L’auteur du Tour du Saguenay n’a eu aucune prétention littéraire en écrivant cet ouvrage ; il dit simplement et humblement ce qu’il a observé et étudié au cours de maints voyages au « far famed Saguenay » et pendant un long séjour au « royaume de Saguenay », son pays natal. C’est un peu de l’histoire, et l’histoire ne veut ni les phrases ronflantes ni les figures savoureuses : ce sont des légendes et les légendes se racontent simplement : c’est aussi un peu de la description et la description littéraire se burine comme le peintre fait d’une « pochade », à petits coups de plume, sous les impressions du moment.

L’auteur a voulu tout bonnement se rendre utile à ceux qui, de plus en plus nombreux chaque année, se plaisent, à jouir de quelques jours de liberté et à se payer un régal d’air pur en faisant le tour du Saguenay.

Ce tour du Saguenay est devenu très populaire. Naguère ne l’entreprenaient que les heureux fortunés des grandes villes des États-Unis qui venaient dans le district de Québec, durant la belle saison, comme nous allons, nous, en été, aux Rocheuses, en hiver, à Old Orchard ou à Atlantic City. Mais aujourd’hui les gens de Montréal et ceux de Québec, même de l’Ontario et aussi de l’Ouest, sentent qu’il est de mode de faire le tour du Saguenay : ils l’entreprennent et ne s’en trouvent pas trop mal, puisqu’il y en a qui recommencent chaque année.

Mais, en réalité, qu’ont-ils appris et que savent-ils de plus qu’ils ne savaient, au retour d’un Tour du Saguenay ?

Ils ont bien aperçu, notamment de Québec à Chicoutimi — et retour — les courbes gracieuses de montagnes lointaines, les aspects farouches de caps qui semblent tout proches mais qui sont très loin, des fantômes de villages à demi-cachés au creux de vallées profondes ou perdues au sommet de collines abruptes ou mollement arrondies, avec un clocher qui pointe à l’horizon ; des anses coquettes au fond desquelles il leur semblerait bon vivre quelques jours : des îles à demi perdues dans le brouillard du fleuve.

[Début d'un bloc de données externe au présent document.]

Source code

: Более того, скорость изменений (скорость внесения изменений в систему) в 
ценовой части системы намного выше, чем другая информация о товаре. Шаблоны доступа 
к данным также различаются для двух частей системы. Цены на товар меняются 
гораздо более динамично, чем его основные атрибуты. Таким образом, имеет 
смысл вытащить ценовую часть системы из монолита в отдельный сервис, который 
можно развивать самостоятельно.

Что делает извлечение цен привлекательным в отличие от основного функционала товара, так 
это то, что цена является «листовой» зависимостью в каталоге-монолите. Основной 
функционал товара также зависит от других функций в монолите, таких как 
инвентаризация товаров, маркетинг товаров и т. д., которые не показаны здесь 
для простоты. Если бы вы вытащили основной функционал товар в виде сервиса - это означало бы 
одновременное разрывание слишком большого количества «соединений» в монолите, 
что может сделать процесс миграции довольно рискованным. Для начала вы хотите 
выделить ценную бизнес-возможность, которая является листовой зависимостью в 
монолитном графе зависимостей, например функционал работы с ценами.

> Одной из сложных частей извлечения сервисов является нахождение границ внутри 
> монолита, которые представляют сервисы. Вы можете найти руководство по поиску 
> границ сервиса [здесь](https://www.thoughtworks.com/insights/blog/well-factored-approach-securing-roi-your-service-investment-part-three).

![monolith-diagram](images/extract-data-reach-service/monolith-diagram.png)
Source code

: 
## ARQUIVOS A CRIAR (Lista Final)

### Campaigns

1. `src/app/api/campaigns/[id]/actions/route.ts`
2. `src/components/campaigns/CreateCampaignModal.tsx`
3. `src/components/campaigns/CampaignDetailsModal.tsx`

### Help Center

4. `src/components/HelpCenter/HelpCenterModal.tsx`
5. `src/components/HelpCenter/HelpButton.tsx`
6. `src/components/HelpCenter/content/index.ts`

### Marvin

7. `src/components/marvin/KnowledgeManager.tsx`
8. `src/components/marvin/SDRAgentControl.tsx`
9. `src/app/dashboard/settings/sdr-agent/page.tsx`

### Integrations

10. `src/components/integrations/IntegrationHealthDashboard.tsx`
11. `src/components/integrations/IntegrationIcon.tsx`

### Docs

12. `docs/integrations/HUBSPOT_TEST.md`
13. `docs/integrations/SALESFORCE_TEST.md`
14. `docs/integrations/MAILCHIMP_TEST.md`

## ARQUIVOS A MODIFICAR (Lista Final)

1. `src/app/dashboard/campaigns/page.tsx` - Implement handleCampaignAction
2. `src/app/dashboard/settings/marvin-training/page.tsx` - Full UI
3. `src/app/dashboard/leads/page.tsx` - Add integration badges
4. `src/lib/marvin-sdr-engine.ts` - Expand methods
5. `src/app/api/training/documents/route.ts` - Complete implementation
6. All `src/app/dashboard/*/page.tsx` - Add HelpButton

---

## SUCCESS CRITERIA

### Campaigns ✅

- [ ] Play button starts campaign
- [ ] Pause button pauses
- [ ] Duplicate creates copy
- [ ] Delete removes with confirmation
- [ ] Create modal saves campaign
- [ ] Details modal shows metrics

Mais c’est tout.

Ils ne savent pas que telle montagne est l’objet d’une légende merveilleuse ; que telle anse fut la scène d’un exploit héroïque des premiers habitants de ce pays ; ils ignorent que telle pointe peut être regardée comme le premier coin de terre d’Amérique où fut signé un traité de paix, que tel petit village a été le théâtre de la première exécution capitale en Amérique, et qu’un autre vieux village, aperçu à travers le brouillard, a vu se dérouler dans ses recoins farouches des scènes guerrières atroces que peuvent rappeler celles qui ont si douloureusement illustré la grande guerre de 1914-1918.

C’est tout cela que l’auteur du Tour du Saguenay, historique, légendaire et descriptif a voulu faire connaître, bien imparfaitement, il est vrai, mais avec sincérité, n’ayant pour objet que de faire connaître, étudier et aimer l’un des coins, non seulement de notre province, mais de tout le Canada, les plus pittoresques, les plus riches en souvenirs historiques, les plus merveilleux en légendes gracieuses ou terribles.

Le Tour du Saguenay paraîtra bien incomplet si l’on est convaincu, comme on devrait l’être, que pour le décrire selon qu’il conviendrait, il faudrait plusieurs volumes.

Rappelons-nous qu’il n’y a pas un pouce de la terre que nous foulons, dans le district de Québec surtout, qui ne puisse fournir matière au moins à un volume d’histoire ; rappelons-nous également que malgré tout ce que l’on a publié jusqu’à présent sur l’histoire du Canada — c’est-à-dire, l’histoire du « pays de Québec » — comme a dénommé si naturellement et si justement un écrivain étranger, Louis Hémon, notre district, — l’on compte encore, seulement aux archives canadiennes fédérales, neuf millions de feuillets manuscrits inédits sur notre histoire, et l’on constatera qu’en écrivant le Tour du Saguenay, au triple point de vue qu’il a indiqué, l’auteur n’a fait que miroiter, un instant, un diamant seulement de cet « écrin de perles ignorées » qu’est notre histoire.

D. P.
Québec, mai, 1920.


Vieille maison de Beaupré, où Wolfe a tracé les plans de l’attaque de Québec.
D’après une « pochade » de M. Geo. Duquet, de Québec.